The World Health Organization’s International Agency for Research on Cancer] IARC is supposed to be a scientific program that classifies chemicals according to carcinogenic risks, but its process has proven highly flawed and susceptible to political, rather than merely scientific concerns. IARC’s faulty conclusions can create serious problems, including bans on useful products, market deselection of such products, and public confusion about cancer risks.

IARC receives funding from member states and has a two-year budget. During 2018-2019 IARC reports a budget of €44.1 million (near $50 million in 2020 dollars), of which the United States was assessed to pay more than €3.3 million (almost $3.6 million in 2020 dollars).

The 2015 classification of the weed killer glyphosate as “probably carcinogenic to humans” offers an egregious example of a classification tainted by political agendas. This classification—in addition to being only a meaningless hazard assessment—is out of line with nearly every other assessment conducted by regulatory bodies and academic researchers around the world.

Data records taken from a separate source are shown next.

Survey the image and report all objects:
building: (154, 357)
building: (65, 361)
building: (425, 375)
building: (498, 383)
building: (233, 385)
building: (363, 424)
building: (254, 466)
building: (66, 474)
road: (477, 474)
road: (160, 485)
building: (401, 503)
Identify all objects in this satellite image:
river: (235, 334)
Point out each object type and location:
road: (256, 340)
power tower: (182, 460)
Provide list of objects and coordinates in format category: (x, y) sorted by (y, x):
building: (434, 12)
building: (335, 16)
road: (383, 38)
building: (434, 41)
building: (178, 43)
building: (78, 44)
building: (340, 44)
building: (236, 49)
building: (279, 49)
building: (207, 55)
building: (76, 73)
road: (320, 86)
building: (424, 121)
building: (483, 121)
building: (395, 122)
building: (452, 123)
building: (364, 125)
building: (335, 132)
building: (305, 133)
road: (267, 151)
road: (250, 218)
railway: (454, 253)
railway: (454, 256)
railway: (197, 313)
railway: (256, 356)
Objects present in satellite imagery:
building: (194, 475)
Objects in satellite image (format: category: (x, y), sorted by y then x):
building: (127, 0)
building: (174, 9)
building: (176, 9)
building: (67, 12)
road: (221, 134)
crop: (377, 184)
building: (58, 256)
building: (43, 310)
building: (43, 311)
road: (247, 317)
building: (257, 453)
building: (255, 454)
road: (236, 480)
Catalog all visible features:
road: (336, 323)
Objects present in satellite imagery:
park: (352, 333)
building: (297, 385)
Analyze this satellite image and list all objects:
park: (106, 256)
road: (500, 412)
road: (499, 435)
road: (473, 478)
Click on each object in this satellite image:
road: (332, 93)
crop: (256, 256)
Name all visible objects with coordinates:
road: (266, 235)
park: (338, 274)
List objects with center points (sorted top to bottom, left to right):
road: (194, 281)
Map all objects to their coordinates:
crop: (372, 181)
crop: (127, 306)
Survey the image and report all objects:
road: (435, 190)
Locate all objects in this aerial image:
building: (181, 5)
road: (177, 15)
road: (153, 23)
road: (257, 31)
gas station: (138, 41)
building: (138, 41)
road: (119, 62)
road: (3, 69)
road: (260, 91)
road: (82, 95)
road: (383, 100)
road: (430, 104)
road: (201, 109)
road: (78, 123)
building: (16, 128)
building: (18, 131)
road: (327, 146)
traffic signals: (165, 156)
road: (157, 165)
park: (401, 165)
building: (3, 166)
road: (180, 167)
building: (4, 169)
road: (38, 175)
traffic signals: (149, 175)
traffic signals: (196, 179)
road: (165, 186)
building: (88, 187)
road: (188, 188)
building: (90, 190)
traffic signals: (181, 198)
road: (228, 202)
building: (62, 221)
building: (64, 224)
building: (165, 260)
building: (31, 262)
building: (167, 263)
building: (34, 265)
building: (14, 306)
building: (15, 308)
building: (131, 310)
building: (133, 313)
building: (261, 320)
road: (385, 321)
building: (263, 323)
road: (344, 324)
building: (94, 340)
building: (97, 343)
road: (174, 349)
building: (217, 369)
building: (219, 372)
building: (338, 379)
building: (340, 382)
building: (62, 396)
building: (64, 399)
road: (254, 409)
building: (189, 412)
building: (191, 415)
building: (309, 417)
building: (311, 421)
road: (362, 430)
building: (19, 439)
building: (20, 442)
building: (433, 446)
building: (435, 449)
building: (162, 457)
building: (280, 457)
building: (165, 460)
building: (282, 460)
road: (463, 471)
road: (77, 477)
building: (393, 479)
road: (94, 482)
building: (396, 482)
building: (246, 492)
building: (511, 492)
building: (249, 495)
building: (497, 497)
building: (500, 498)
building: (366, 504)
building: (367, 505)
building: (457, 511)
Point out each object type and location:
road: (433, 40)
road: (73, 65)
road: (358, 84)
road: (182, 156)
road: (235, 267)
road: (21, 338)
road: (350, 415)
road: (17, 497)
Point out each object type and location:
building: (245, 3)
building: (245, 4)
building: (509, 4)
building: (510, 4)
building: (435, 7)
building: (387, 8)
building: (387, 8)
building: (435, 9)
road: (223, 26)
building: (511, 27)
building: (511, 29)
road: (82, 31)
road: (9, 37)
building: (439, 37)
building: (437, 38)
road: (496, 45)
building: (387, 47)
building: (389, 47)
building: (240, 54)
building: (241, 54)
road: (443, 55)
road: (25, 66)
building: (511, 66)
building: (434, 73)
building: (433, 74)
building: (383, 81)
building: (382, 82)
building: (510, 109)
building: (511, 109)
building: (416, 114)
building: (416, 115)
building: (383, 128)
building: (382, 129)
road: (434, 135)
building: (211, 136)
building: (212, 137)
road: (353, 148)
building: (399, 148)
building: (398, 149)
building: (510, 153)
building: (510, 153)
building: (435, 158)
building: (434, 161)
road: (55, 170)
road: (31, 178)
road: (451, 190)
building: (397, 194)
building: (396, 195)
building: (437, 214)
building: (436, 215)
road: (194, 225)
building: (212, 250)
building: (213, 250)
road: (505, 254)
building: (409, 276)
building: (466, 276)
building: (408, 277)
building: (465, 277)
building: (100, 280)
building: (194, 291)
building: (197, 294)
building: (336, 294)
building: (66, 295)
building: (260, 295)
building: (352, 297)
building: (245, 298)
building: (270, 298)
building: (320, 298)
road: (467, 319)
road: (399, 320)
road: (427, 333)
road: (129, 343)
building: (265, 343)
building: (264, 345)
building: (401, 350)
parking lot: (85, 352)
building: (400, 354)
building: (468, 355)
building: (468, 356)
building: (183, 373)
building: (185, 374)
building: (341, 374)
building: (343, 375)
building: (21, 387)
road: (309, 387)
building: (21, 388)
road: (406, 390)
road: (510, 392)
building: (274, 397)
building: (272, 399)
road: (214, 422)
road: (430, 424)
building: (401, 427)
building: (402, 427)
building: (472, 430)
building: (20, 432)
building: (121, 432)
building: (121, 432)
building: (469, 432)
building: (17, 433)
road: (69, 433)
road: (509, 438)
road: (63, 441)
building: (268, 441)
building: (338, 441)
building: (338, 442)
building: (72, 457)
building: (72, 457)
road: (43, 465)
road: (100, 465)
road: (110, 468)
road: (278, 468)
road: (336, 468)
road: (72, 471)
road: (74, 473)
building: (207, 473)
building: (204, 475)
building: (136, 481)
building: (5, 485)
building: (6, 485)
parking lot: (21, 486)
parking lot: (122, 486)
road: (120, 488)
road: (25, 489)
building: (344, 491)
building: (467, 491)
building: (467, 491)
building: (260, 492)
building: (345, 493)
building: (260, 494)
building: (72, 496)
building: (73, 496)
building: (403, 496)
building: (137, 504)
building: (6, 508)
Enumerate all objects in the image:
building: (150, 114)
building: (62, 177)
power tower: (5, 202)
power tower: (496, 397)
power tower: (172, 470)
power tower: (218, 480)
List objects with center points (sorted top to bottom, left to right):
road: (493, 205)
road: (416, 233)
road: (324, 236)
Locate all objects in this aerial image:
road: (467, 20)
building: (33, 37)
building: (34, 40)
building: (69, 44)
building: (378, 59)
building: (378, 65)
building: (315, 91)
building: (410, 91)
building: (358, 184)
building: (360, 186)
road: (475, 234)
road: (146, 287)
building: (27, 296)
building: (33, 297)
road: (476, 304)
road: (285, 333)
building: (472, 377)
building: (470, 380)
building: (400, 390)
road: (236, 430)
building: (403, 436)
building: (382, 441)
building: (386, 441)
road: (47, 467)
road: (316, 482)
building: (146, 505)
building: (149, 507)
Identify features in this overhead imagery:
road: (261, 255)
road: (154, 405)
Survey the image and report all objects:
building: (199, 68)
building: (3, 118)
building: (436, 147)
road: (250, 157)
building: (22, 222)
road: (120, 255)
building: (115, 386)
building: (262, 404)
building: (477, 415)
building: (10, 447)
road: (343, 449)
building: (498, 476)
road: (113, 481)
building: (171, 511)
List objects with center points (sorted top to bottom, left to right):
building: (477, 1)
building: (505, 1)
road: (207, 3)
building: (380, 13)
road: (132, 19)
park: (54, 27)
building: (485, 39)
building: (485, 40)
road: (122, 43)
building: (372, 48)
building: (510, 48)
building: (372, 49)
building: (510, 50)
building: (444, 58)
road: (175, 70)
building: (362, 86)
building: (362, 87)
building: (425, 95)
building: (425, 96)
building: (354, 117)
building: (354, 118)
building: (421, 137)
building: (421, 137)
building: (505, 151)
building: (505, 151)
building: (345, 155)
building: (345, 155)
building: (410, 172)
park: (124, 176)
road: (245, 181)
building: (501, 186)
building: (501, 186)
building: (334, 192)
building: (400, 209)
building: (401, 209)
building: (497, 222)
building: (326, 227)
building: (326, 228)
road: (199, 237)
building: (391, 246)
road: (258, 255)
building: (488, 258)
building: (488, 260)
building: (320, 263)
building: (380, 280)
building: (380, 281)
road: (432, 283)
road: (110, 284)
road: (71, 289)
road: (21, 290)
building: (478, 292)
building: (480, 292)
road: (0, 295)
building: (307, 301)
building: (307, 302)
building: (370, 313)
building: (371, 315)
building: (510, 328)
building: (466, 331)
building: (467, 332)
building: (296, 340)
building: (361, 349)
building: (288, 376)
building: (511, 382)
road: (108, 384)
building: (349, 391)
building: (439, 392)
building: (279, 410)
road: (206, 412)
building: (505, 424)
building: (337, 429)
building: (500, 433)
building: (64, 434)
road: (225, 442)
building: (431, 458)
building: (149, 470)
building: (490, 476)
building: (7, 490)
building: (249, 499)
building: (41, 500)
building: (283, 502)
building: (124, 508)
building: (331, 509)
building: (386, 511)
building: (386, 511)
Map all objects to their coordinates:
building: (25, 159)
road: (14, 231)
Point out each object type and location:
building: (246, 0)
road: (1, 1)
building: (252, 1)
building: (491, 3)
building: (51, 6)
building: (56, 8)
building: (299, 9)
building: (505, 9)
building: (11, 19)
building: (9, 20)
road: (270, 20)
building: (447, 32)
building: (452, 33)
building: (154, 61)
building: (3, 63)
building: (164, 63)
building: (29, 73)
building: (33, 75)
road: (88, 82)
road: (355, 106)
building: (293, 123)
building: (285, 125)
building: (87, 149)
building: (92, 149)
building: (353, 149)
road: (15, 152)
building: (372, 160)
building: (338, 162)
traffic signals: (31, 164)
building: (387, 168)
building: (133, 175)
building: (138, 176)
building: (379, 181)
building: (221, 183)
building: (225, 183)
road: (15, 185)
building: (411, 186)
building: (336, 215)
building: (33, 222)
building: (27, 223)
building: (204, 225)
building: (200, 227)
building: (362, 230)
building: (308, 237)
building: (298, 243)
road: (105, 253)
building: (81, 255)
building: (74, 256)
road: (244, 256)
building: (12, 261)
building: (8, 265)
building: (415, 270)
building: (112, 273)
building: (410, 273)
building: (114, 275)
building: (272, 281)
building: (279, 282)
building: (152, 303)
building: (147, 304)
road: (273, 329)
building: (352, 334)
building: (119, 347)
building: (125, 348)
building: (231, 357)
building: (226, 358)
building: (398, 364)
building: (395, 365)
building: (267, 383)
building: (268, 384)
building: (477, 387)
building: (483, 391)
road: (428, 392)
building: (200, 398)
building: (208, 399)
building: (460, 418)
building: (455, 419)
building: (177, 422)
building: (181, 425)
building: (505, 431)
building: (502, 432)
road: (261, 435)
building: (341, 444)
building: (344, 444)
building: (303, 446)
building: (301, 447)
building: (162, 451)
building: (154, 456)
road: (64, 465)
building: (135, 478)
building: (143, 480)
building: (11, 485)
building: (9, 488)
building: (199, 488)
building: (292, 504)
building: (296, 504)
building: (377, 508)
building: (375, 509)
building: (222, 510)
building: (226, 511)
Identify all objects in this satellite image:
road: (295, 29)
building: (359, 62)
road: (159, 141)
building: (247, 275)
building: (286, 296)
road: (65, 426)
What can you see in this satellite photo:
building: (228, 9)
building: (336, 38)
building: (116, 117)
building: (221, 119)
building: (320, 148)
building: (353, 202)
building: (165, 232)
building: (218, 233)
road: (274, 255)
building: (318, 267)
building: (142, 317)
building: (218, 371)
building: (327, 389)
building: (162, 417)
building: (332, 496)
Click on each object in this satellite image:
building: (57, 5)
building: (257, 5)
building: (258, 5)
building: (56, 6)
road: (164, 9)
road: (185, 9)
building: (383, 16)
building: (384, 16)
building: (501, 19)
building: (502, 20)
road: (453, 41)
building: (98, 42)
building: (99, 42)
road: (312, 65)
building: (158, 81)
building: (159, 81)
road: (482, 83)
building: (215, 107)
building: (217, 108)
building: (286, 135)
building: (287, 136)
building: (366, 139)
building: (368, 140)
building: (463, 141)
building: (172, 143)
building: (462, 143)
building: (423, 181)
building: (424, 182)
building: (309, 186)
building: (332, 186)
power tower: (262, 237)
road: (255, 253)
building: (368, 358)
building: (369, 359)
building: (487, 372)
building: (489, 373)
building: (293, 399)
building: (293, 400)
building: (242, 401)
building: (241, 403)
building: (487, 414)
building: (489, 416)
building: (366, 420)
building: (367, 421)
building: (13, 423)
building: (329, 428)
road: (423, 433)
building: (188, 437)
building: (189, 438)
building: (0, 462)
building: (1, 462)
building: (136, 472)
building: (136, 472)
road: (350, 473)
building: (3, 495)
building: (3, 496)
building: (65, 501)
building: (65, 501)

The International Agency for Research on Cancer’s classification scheme is fatally flawed and incapable of providing meaningful information for policy makers or consumers. Worse, its increasingly political nature indicates that reform is unlikely to solve these problems. It makes no sense for U.S. taxpayers to fund IARC. Pulling funding would be a helpful message to the world that IARC’s nonsensical classifications should be disregarded.